# Booty Touching



## Ceaser

So I first wanted to start off by telling everyone, I am a guy. I came here to get a womans point of view. I have been in various relationships where my spouse didn't mind me touching, grabbing her butt, and my ex wife didn't care at all either. Now that I'm back in dating, I see mixed reactions from me doing this. Some women seem to get really offended, and some don't care at all. I want you all to know I mean NO disrespect, and it's just something I like to do. 
So here is my question to all of you, do you mind when men touch your butt, or could you care less?
Thanks!


----------



## SimplyAmorous

I am a touchy feely woman, and I LOVE it, but he has to be married to me! MY a$$ is his, I've even asked him to grope me more so - I think I grab him more , something just isn't right about that , ya know.


----------



## Ceaser

Thanks for your insight Simply Amorous, it's good to know that you prefer the man be married to you.


----------



## hotdogs

I require booty touching!


----------



## FirstYearDown

My husband loves my arse, so I get a lot slaps and groping. He will often include a growling noise. 

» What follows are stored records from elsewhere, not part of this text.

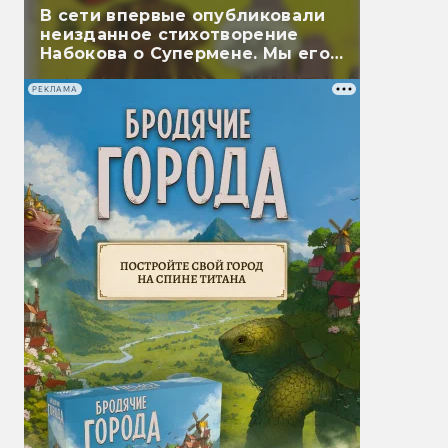
В сети впервые опубликовали
неизданное стихотворение
Набокова о Супермене. Мы его
перевели
РЕКЛАМА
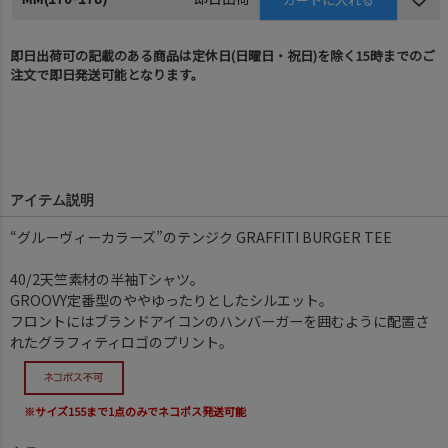
即日出荷可の記載のある商品は定休日(日曜日・祝日)を除く15時までのご
注文で即日発送可能となります。
アイテム説明
“グルーヴィーカラーズ”のテンジク GRAFFITI BURGER TEE
40/2天竺素材の半袖Tシャツ。
GROOVY定番型のややゆったりとしたシルエット。
フロントにはブランドアイコンのハンバーガーを囲むように配置さ
れたグラフィティロゴのプリント。
※サイズ155まで1点のみでネコポス発送可能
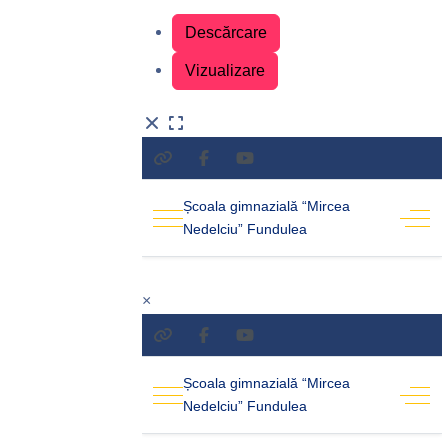
Descărcare
Vizualizare
×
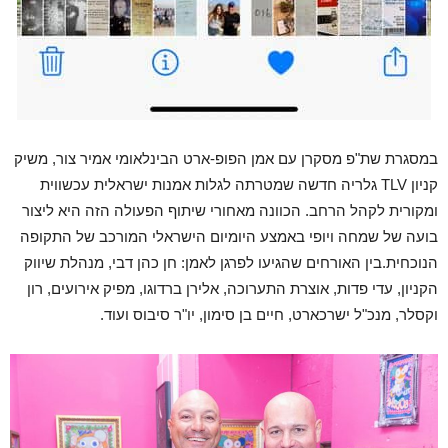
במסגרת שת"פ מסקרן עם אמן הפופ-ארט הבינלאומי אמיר צור, משיק
קניון TLV גלריה חדשה שמטרתה לגלות אמנות ישראלית עכשווית
ומקורית לקהל הרחב. הכוונה מאחורי שיתוף הפעולה הזה היא ליצור
בועה של שמחה ויופי באמצע היומיום הישראלי המורכב של התקופה
הנוכחית.בין האורחים שהגיעו לפרגן לאמן: חן כהן דבי, מנהלת שיווק
הקניון, עדי פדות, אוצרת התערוכה, אלירן ברדוגו, מפיק אירועים, רון
וקסלר, מנכ"ל ישרכארט, חיים בן סימון, יו"ר סיבוס ועוד.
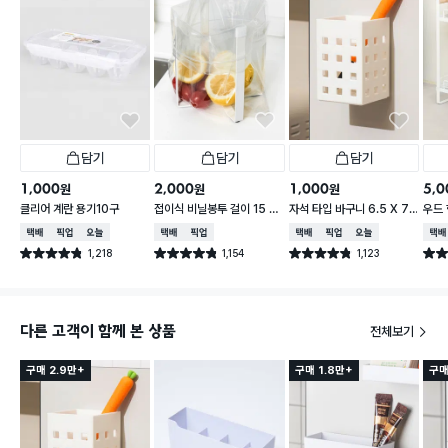
담기
담기
담기
1,000
2,000
1,000
5,0
원
원
원
클리어 계란 용기10구
접이식 비닐봉투 걸이 15 X
자석 타입 바구니 6.5 X 7.
우드 
16.5 cm
5 X 10 cm
택배배송
매장픽업
오늘배송
택배배송
매장픽업
택배배송
매장픽업
오늘배송
택배
1,218
1,154
1,123
별점 4.8점
별점 4.8점
별점 4.8점
별점 
건 작성
건 작성
건 작성
다른 고객이 함께 본 상품
전체보기
구매 2.9만+
구매 1.8만+
구매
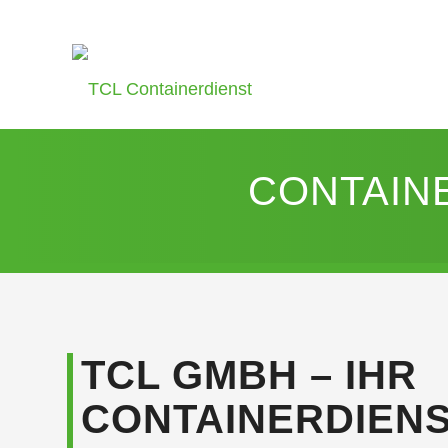
CONTAIN
TCL GMBH – IHR
CONTAINERDIENS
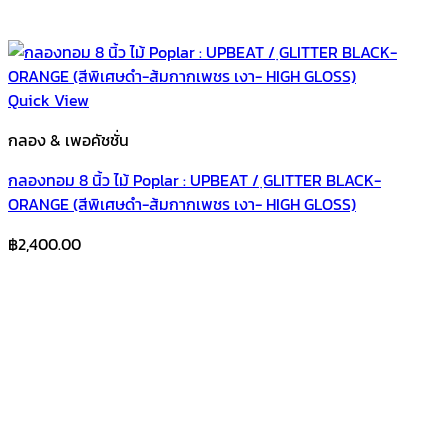
Quick View
กลอง & เพอคัชชั่น
กลองทอม 8 นิ้ว ไม้ Poplar : UPBEAT / ฺGLITTER BLACK-
ORANGE (สีพิเศษดำ-ส้มกากเพชร เงา- HIGH GLOSS)
฿
2,400.00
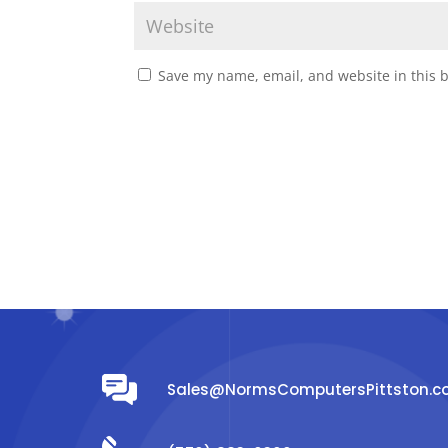
Save my name, email, and website in this 
Sales@NormsComputersPittston.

I voted no because I don't like _men_ touching my ass. I only appreciate my man feeling my bum.


----------



## that_girl

I like when my husband touches it, smacks it, grabs it, whatever.

But random men? No. LOL


----------



## Coffee Amore

Random men shouldn't be doing any booty touching, but my husband..no problem.


----------



## hotdogs

No I only want random men touching me, my husbands not allowed.


J/k


----------



## jennyp0305

I think touching a random person, in any way, is disrespectful. Add the fact that its THAT part of the body, I would probably punch a man if they did that. In the other hand, if your dating her, sure, why not.


----------



## lovingsummer

I've almost punched my husband more than once for coming up behind me in the store (when he's off grabbing something) and touching my butt because I thought it was a stranger.  But once I found out it was him... it was all good. I play his butt too...


----------



## bkaydezz

It is disrespectful..
Everyone is different though.
Some women like you said enjoy it and others do not.

I would feel completely disrespected if some man
walked up to me and just slapped my bum.

But my Bf is a whole other story..
Slap it baby! Slap it


----------



## chasing_rainbows

i always try to sneak up on my H in the store and vice versa.... he doesn't care if someone sees him do it since it just lets them know he's "tappin' that" (his words ) God love 'em for still wanting to grab/slap, etc. my arse after 14 years!


----------



## wiigirl

that_girl said:


> I like when my husband touches it, smacks it, grabs it, whatever.
> 
> But random men? No. LOL


Very disrespectful if a stanger does it.








_Posted via Mobile Device_


----------



## rainbow12

The poll was ambiguous. I chose to imagine a stranger touching my butt. Not allowed.

But I like it when my lover grabs it at home, and sometimes when we're in public depending what the situation is. Like it wouldn't work at the office. Or when we're ordering food at a restaurant.


----------



## ScarletBegonias

I've dated men who swore they were breast men...they all ended up groping and being obsessed with my butt. lol

I don't mind it at all.

I do have issues with booty slapping though.If we're not having sex,you shouldn't be slapping my butt.If we're making love,you shouldn't be trying to slap my butt.There IS a difference between making love and fvcking.


----------



## 505

I find it a little irritating when my hubby walks by and grabs my butt. Especially if my kiddos are in the same room. He says I should feel flattered that he still wants to touch it after 20 yrs together. I guess he's right. But it still kind of annoys me.


----------



## jman

505 said:


> I find it a little irritating when my hubby walks by and grabs my butt. Especially if my kiddos are in the same room. He says I should feel flattered that he still wants to touch it after 20 yrs together. I guess he's right. But it still kind of annoys me.


I think my wife feels the same way. She doesn't particularly care for my antics. I say "well I can stop" and she always says no don't do that, but i'm sure I don't always pick the most opportune times.


----------



## Jellybeans

SimplyAmorous said:


> I am a touchy feely woman, and I LOVE it, but he has to be married to me! MY a$$ is his, I've even asked him to grope me more so - I think I grab him more , something just isn't right about that , ya know.


:rofl::smthumbup::rofl::smthumbup:

This answer owns!


----------



## Kathrynthegreat

I agree, the question is a bit ambiguous. "Men" touching my butt is completely unacceptable and will have consequences. MY man touching or grabbing my butt is welcome.


----------



## honeysuckle rose

he is always grabbing my ass. It is so annoying. I guess I see it is juvenile because I see some of his non sexual behaviors as juvenile and it turns me off.
_Posted via Mobile Device_


----------



## HereWithoutYou

If it's my fiance of course I don't mind. Makes me feel wanted.

Randoms? Hellllllll no! lol.


----------



## Shiksa

I can't fall asleep without my husband rubbing my butt. A little slap makes for better dreams.


----------



## Just'me

i really enjoy it when my hubby touch it somy vote goes for grabbing is better


----------